**Problem to solve:**
Answer these questions from the text on quantum walks:
(a) Through what three things does randomness arise in quantum walks?
(b) In what two forms of time can quantum walks be formulated?
(c) Which well-known search algorithm can also be viewed as a quantum walk algorithm?

**Study text:**
# Quantum walk

Quantum walks are quantum analogues of classical random walks. In contrast to the classical random walk, where the walker occupies definite states and the randomness arises due to stochastic transitions between states, in quantum walks randomness arises through: (1) quantum superposition of states, (2) non-random, reversible unitary evolution and (3) collapse of the wave function due to state measurements.

As with classical random walks, quantum walks admit formulations in both discrete time and continuous time.

## Motivation

Quantum walks are motivated by the widespread use of classical random walks in the design of randomized algorithms, and are part of several quantum algorithms. For some oracular problems, quantum walks provide an exponential speedup over any classical algorithm.[1][2] Quantum walks also give polynomial speedups over classical algorithms for many practical problems, such as the element distinctness problem,[3] the triangle finding problem,[4] and evaluating NAND trees.[5] The well-known Grover search algorithm can also be viewed as a quantum walk algorithm.

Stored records
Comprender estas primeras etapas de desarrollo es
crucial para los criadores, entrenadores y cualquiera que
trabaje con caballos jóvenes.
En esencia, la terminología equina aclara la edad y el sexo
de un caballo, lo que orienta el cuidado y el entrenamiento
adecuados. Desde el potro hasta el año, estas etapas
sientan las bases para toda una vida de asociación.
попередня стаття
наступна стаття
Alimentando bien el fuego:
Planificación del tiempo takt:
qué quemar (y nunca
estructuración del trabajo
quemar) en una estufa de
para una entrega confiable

**Finished exercise:**
(a) Quantum superposition of states, non-random reversible unitary evolution, and collapse of the wave function due to state measurements.
(b) Discrete time and continuous time.
(c) The Grover search algorithm.